Biological database for Interation between Protein and nucleic Acid

Author:
Semin Lee and Tom L. Blundell
Abstract:
BIPA is a database for protein-nucleic acid interactions in three-dimensional structures. The database provides various physicochemical features of protein-nucleic acid interface such as size, shape, residue propensity, secondary composition, and intermolecular atomic interactions. The database also contains multiple structural alignments of nucleic-acid binding protein families with annotations of local environments in order to allow definition of features that influence acceptability of mutations at a particular position in a protein family. A web interface has been designed to present the results of these analyses and facilitate navigation of protein-nucleic acid interfaces.
Web service
An interface to the database can be found here.

PICCOLO

Structurally-characterized protein-protein interactions described at atomic level

Author
Richard Bickerton
Abstract

The sequencing of the human genome provides the parts list for understanding cellular processes. However, as 70% of eukaryotic genes workthrough multi-protein systems, it is only through detailed study of the interactions of these components, that a more complete, systems-level understanding can be gained. PICCOLO is a comprehensive database of structurally characterized protein interactions that enables a variety of analyses to be performed concerning interface properties including residue propensity, hydropathy, polarity, interface size, sequence entropy and residue contact preference.

Web service
An interface to the database can be found here.

Homstrad

Homologous Structure Alignment Database

Author:
Kenji Mizuguchi, Paul de Bakker, Charlotte Deane, Jiye Shi, Hiroki Shirai, Ricardo Nunez, Tom Blundell and John Overington
Abstract:
HOMSTRAD (HOMologous STRucture Alignment Database) is a curated database of structure-based alignments for homologous protein families. All known protein structure are clustered into homologous families (i.e., common ancestry), and the sequences of representative members of each family are aligned on the basis of their 3D structures using the programs MNYFIT, STAMP and COMPARER. These structure-based alignments are annotated with JOY and examined individually.

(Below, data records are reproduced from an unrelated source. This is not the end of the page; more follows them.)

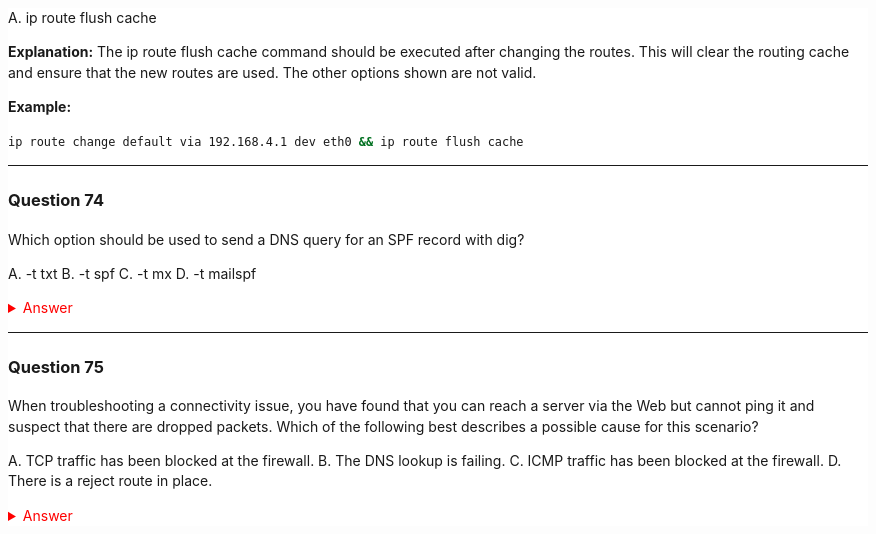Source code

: A. ip route flush cache

**Explanation:**
The ip route flush cache command should be executed after changing the routes. This will clear the routing cache and ensure that the new routes are used.
The other options shown are not valid.

**Example:**

```bash
ip route change default via 192.168.4.1 dev eth0 && ip route flush cache
```

</details>

---

### Question 74

Which option should be used to send a DNS query for an SPF record with dig?

A. -t txt
B. -t spf
C. -t mx
D. -t mailspf

<details><summary style="color: red;">Answer</summary></details>

---

### Question 75

When troubleshooting a connectivity issue, you have found that you can reach a server via the Web but cannot ping it and suspect that there are dropped packets.
Which of the following best describes a possible cause for this scenario?

A. TCP traffic has been blocked at the firewall.
B. The DNS lookup is failing.
C. ICMP traffic has been blocked at the firewall.
D. There is a reject route in place.

<details>
<summary style="color: red;">Answer</summary>
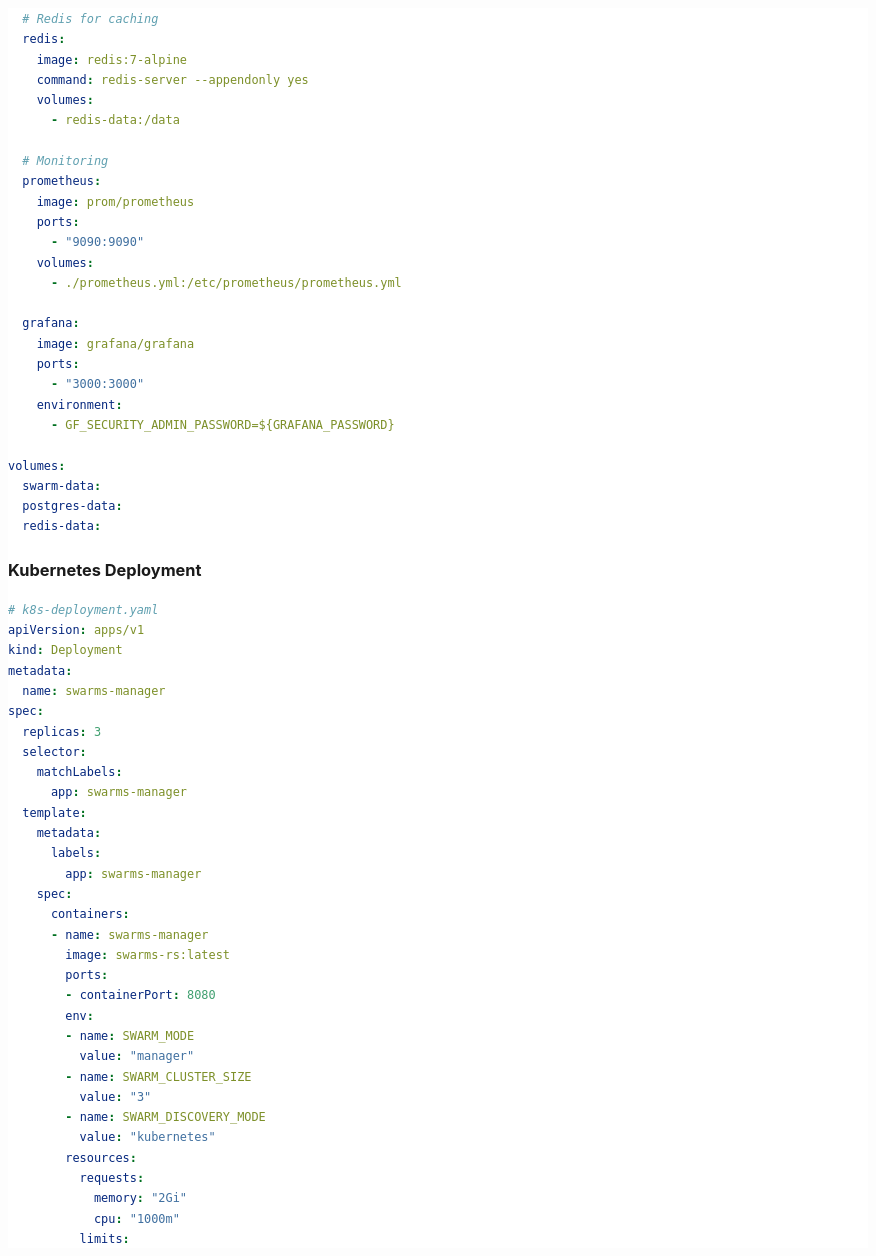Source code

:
 ```yaml
  # Redis for caching
  redis:
    image: redis:7-alpine
    command: redis-server --appendonly yes
    volumes:
      - redis-data:/data

  # Monitoring
  prometheus:
    image: prom/prometheus
    ports:
      - "9090:9090"
    volumes:
      - ./prometheus.yml:/etc/prometheus/prometheus.yml

  grafana:
    image: grafana/grafana
    ports:
      - "3000:3000"
    environment:
      - GF_SECURITY_ADMIN_PASSWORD=${GRAFANA_PASSWORD}

volumes:
  swarm-data:
  postgres-data:
  redis-data:
```

### Kubernetes Deployment

```yaml
# k8s-deployment.yaml
apiVersion: apps/v1
kind: Deployment
metadata:
  name: swarms-manager
spec:
  replicas: 3
  selector:
    matchLabels:
      app: swarms-manager
  template:
    metadata:
      labels:
        app: swarms-manager
    spec:
      containers:
      - name: swarms-manager
        image: swarms-rs:latest
        ports:
        - containerPort: 8080
        env:
        - name: SWARM_MODE
          value: "manager"
        - name: SWARM_CLUSTER_SIZE
          value: "3"
        - name: SWARM_DISCOVERY_MODE
          value: "kubernetes"
        resources:
          requests:
            memory: "2Gi"
            cpu: "1000m"
          limits:
```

The database provides annotated structural alignments in various formats, superimposed structures, homologous SWISS-PROT/TrEMBL sequences, PROSITE annotation, links to other databases (Pfam, SMART) and the alignment and search interface to the program FUGUE.

ESST

Environment Specific Substitution Table

Author:
Overington J, Donnelly D, Johnson MS, Sali A, Blundell TL
Abstract:
The local environment of an amino acid in a folded protein determines the acceptability of mutations at that position. In order to characterize and quantify these structural constraints, we have made a comparative analysis of families of homologous proteins. Residues in each structure are classified according to amino acid type, secondary structure, accessibility of the side chain, and existence of hydrogen bonds from the side chains. Analysis of the pattern of observed substitutions as a function of local environment shows that there are distinct patterns, especially for buried polar residues. The substitution data tables are available on diskette with Protein Science. Given the fold of a protein, one is able to predict sequences compatible with the fold (profiles or templates) and potentially to discriminate between a correctly folded and misfolded protein. Conversely, analysis of residue variation across a family of aligned sequences in terms of substitution profiles can allow prediction of secondary structure or tertiary environment.